Американке было почти не под силу это вынужденное объяснение. И остальным моим попутчикам, расставшимся со мной в Неаполе, было в те минуты явно не по себе.
...Когда я вернулась в город из Помпеи, «Виктория» еще стояла в порту. Она выглядела совсем хрупкой рядом с тяжелыми военными кораблями — как девочка рядом с солдатами в грубых касках и шинелях. Мне захотелось проводить «Викторию» по традициям нашей советской вежливости. Да, наши мужчины нередко забывают встать, когда женщина входит или уходит. Но сколько раз, провожая меня в дальний путь, люди по традиции дружбы ожидали, пока самолет, поезд или пароход скроется из виду!..

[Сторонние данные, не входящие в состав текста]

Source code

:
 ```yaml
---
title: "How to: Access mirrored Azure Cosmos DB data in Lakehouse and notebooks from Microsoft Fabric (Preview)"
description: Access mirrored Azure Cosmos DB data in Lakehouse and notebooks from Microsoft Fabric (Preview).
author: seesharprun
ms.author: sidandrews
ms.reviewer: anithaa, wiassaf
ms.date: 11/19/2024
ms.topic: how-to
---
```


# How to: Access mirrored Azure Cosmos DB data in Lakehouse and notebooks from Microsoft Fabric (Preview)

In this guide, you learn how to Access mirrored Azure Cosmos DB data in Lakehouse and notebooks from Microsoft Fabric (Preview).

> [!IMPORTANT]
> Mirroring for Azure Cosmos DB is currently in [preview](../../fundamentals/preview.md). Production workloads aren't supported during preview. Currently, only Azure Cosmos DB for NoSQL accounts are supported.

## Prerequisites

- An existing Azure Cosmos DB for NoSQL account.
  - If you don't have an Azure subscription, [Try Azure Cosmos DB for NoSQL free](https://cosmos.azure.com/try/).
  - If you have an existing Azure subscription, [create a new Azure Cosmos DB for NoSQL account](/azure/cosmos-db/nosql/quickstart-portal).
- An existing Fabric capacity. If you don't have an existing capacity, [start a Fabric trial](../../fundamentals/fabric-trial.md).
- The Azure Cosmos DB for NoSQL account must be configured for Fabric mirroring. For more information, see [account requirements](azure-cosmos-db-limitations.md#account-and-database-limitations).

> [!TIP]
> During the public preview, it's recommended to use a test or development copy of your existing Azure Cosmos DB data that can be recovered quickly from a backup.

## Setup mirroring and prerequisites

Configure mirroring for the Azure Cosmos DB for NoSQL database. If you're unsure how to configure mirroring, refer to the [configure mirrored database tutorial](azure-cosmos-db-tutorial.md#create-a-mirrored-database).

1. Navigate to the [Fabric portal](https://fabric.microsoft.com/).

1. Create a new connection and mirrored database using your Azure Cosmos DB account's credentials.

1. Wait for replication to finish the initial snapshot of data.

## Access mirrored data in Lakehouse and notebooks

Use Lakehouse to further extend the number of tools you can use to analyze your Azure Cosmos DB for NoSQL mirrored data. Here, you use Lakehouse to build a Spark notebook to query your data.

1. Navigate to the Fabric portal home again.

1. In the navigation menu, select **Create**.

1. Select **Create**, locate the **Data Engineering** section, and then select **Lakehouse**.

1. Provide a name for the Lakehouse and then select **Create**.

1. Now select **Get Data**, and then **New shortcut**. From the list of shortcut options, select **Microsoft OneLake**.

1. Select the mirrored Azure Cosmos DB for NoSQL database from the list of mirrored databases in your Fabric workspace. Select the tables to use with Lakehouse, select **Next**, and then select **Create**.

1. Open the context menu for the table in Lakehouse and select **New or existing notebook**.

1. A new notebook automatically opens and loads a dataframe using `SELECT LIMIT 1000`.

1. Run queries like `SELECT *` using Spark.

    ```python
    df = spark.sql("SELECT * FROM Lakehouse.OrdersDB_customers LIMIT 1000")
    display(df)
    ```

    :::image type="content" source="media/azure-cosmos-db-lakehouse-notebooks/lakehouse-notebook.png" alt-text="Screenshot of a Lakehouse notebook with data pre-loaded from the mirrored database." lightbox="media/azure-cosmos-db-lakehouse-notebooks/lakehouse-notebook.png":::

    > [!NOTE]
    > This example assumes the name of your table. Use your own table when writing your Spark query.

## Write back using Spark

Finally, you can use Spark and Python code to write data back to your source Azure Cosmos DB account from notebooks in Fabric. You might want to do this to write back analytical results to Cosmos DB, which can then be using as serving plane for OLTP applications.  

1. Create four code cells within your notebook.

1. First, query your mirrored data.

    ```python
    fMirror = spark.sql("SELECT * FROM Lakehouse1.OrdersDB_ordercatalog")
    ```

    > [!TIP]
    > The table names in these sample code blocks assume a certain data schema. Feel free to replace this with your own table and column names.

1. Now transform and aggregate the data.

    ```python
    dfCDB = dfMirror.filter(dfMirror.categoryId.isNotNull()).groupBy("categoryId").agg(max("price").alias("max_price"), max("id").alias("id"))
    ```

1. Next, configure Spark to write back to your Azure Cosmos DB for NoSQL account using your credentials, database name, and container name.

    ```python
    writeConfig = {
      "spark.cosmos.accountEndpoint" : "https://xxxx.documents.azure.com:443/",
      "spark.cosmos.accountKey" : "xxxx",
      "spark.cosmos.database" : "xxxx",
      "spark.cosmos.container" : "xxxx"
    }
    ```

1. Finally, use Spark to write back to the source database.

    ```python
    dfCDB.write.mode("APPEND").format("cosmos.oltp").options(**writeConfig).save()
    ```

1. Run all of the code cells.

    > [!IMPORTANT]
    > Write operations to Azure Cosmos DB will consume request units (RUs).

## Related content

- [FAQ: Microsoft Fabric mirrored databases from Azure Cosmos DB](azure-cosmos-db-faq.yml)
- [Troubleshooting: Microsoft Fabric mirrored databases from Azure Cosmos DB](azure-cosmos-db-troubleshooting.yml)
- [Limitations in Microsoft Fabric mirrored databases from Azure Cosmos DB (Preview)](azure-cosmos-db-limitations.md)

Я прошла в самый дальний конец пристани и стояла там, глядя, как уползали в трюм канаты, придерживающие «Викторию» у причала, как матросы убирали сходни. Потом «Виктория» плавно и легко пошла за буксиром сквозь пелену дождя. Я стояла и смотрела на нее. Одна. Остальных провожающих, наверно, разогнала плохая погода... И вдруг я поняла, что моя вежливость полностью оценена: мне махали платками и шляпами все пассажиры «Виктории». Одни кричали, называя меня по имени. Другие просто кричали: «Москва!» И я в последний раз повторяла имена, которые больше не должна была называть — нигде, включая эти путевые записки...
«Викторию» закрыли стоящие на рейде военные корабли — они, создающие «такое положение» в странах, мешающие дружбе людей. Подошел служитель порта в форме, попросил у меня паспорт. Я показала.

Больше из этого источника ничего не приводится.